Sounds promising. But, without enough intact habitat to support large numbers of individuals breeding at a high rate, the evolution of a trait such as resistance to a deadly fungus is highly improbable. Wherever we destroy and carve up habitat with roads, buildings, airports, landfills, pipelines, transmission lines, dams, walls, fences, farmland, and other artifacts, we diminish the chances that any threatened species can evolve resistance to disease, air and water pollution, and climate impacts.

Ecological role of amphibians

Most amphibians are small and, except for their mating calls, inconspicuous. They don’t get the media play that “charismatic megafauna” such as big cats, elephants, and gorillas do, and they occupy a narrow range of habitats. The result is a paucity of research dollars, and the result of all that is, there’s a whole lot about amphibians we don’t know, and don’t know we don’t know.

A quick case for the value of amphibians is made in a short piece on The Biodiversity Group website, that also summarizes the devastation from the principal chytrid fungus: Amphibians under siege.  (Note the possibility that a protein in certain amphibian nests could be used in a system of artificial photosynthesis!)

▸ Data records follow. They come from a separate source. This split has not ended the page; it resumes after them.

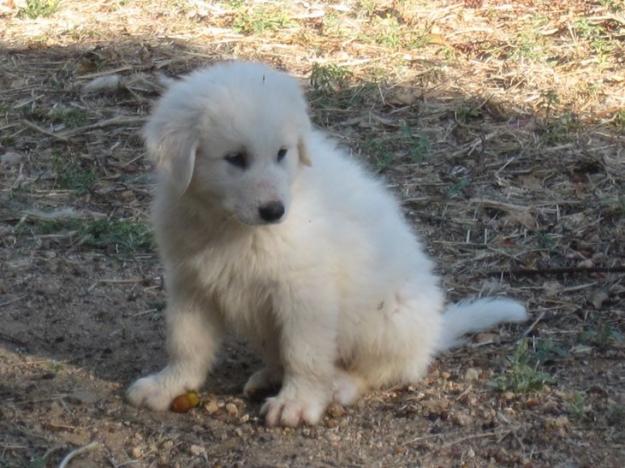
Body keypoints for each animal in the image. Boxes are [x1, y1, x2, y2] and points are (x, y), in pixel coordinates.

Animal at [128, 62, 528, 428]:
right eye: (235, 158)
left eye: (282, 153)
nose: (274, 211)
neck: (231, 226)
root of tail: (433, 332)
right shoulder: (191, 283)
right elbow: (186, 342)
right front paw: (168, 385)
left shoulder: (305, 292)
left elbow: (304, 353)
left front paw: (298, 403)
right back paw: (270, 376)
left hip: (384, 320)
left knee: (383, 370)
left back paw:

A much more comprehensive treatment of amphibians’ ecological role is found in this peer reviewed paper published in 2014:  Amphibian Contributions to Ecological Services  This paper, as thorough as it is, reflects the current limits to  knowledge of amphibians, as evidenced in such turns of phrase as “As predators . . . amphibians may support ecosystem services. . . .”  [emphasis mine]

Amphibians may provide even more significant ecosystem services than the foregoing paper addresses, but by the time we figure it out, there may not be many amphibians around to continue their good work.

IMPORTANT  ADDENDUM: just as I was about to wrap up this post—1:38 am,  May 25th—I stuck my head out the back door to see if I was prematurely crying doom.  I heard, in the distance, two tree frogs, and nearby, the call of what I’m pretty sure is a ground-dwelling toad whose call is an uninflected reepreepreepreepreep (you get the idea). This was heartening, but the calls of three individuals fall far short of the enveloping chorus I had been accustomed to.

Since May 25, more individuals have been heard, and three nights ago a surround-sound symphony occurred reminiscent of days of old.  Still, the chorus has receded, and my dread of the future has hardly abated.

===============– footnote========================

* Study to be found here: Amphibian occupancy in the U.S.